The guide explains how to better communicate and connect with families in your troop so parents know exactly how they can help. Each family is asked to pledge four hours of service to the troop for the year. Most people would agree that out a whole year, four hours isn’t asking a lot. This request is made of the entire family: moms, dads, brothers, sisters, aunts, uncles, cousins, and grandparents can all participate. Families are given volunteer menus on which they can list activities they are interested in helping with. This enables the leader to ask for help on specific tasks within a specific time-frame so that families know exactly what is expected of them. When the needs for those tasks arise, the troop has someone who is capable of completing it and takes that task off of the leaders’ shoulders.

Tracking hours that the families give is important so families can be recognized for their contributions. When a family has completed the 4Her four hour pledge, the leader can recognize the family in a variety of ways. For example, the troop can present the family with a Certificate of Appreciation, thank them in the troop newsletter, on the troop Facebook page, etc.

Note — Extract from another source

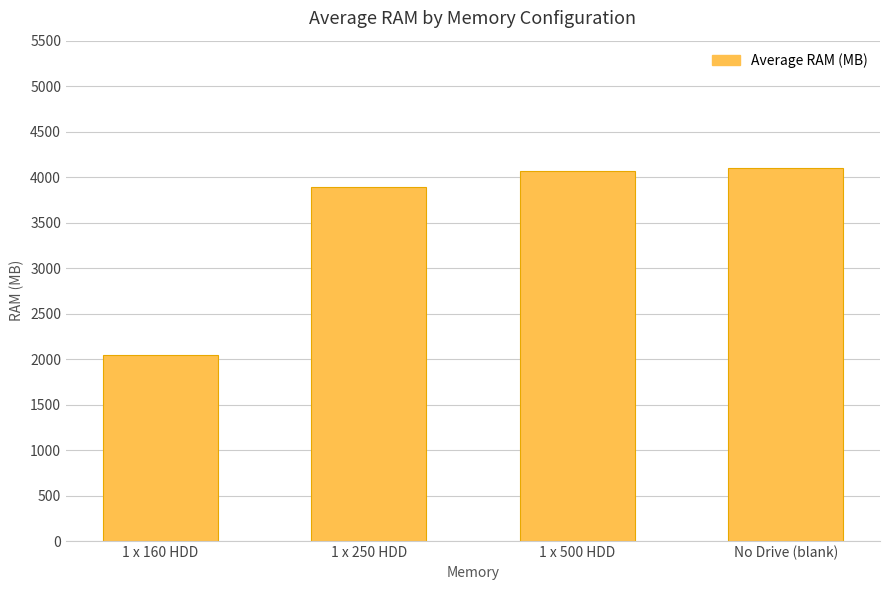

The value at 1 x 160 HDD is 1245.8. True or false?

False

Families can also use any and all volunteer hours they complete to count towards the President’s Volunteer Service Award. All types of service that strengthens the community qualify for this award, including assisting Girl Scouts, PTA, coaching sports, etc. This award recognizes individuals, families and groups that have achieved a certain standard, measured by the number of hours served over a 12-month period or cumulative hours earned over the course of the lifetime. Take Action projects also count toward this award and so the families can combine service to the troop as well as service with the troop to measure your whole family’s impact. You can register and track your volunteer hours online.

Hopefully troops and families will find this program useful and work together to provide an amazing Girl Scout experience for all our girls!